So I’ve had my A350 dual extruder for a while now, but this is the first time I’ve tried printing with PVA supports. Results were…not great:
Lots of stringing, and a prime tower collapse. Also, bits of PVA that ended up pretty far away from the model for some reason (picture was taken before moving anything). I’d had similar issues with the breakaway PLA that came with the dual extruder, but that had been open for a while. This was a brand new roll of PVA that I opened just before printing (https://www.amazon.ca/gp/product/B07RYSSVC3), so it should have been as dry as it would get. Label on it said to print at 230-240, so I set the right nozzle to 235, and turned retraction up to 1.5mm to see if that helped. Anything else I should try here?
It has to be dried as labeled for 6-8 hrs, no exceptions, its that finicky, I stopped using it all together
After many attempts with other PVA, I am using Snapmaker’s Water Soluble PVA and so far have had no problems at 215 degrees.
So I tried 8 hours in the filament dryer. Same problem with the next print. Maybe I’ll give another PVA brand a try? I’ve also had no luck with the breakaway PLA that came with the dual extruder though-that tended to string, break off, and generally be useless, which I’d written off to the Snapmaker filament just not being very good. Is their PVA really better?

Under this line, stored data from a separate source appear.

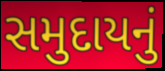
સમુદાયનું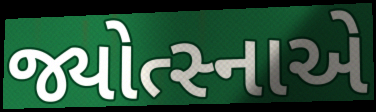
જ્યોત્સ્નાએ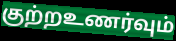
குற்றஉணர்வும்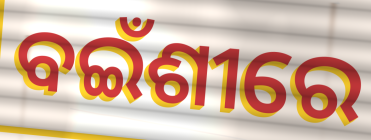
ବଇଁଶୀରେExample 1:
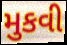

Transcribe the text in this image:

મુકવી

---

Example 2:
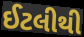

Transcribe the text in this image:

ઈટલીથી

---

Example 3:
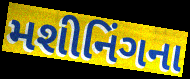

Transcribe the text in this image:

મશીનિંગના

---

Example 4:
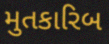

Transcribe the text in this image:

મુતકારિબ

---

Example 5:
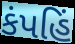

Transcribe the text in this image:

કંપહિંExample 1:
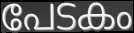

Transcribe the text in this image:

പേടകം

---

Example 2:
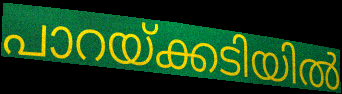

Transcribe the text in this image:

പാറയ്ക്കടിയിൽ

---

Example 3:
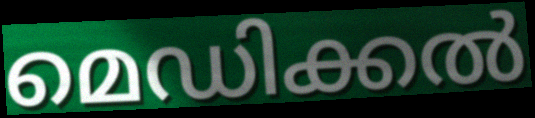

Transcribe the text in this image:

മെഡിക്കൽ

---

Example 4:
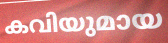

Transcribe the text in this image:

കവിയുമായ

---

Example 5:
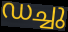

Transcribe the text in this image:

ഡച്ചു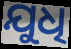
ଯୁଧି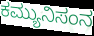
ಕಮ್ಯುನಿಸಂನ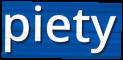
piety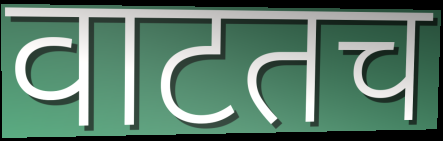
वाटतच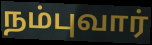
நம்புவார்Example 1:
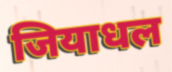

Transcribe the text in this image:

जियाधल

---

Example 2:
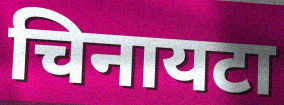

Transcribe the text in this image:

चिनायटा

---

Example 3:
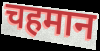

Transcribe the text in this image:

चहमान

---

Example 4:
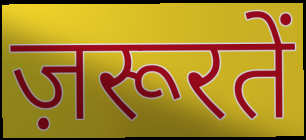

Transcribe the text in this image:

ज़रूरतें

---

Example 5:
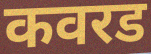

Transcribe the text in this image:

कवरड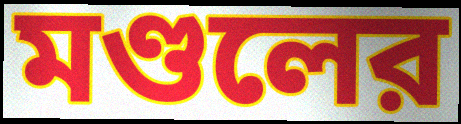
মণ্ডলের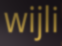
wijliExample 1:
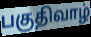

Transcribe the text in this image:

பகுதிவாழ்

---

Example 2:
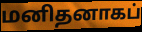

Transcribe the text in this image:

மனிதனாகப்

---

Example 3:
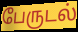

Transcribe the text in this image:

பேருடல்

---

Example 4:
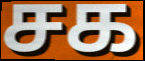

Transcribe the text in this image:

Honestly I don’t use any of them anymore, because I can dial in the interface settings so it doesn’t adhere to the parts permanently because the slicers are better with the geometry than they were previously and if I’m printing PLA I’ll use a generic PETG as the supports, if I’m printing PETG I’ll use PLA, everything else is very formula based with additives CF’s for example, I’ll just bite the bullet and use it as its own support
I had the Same issue with exact same pva.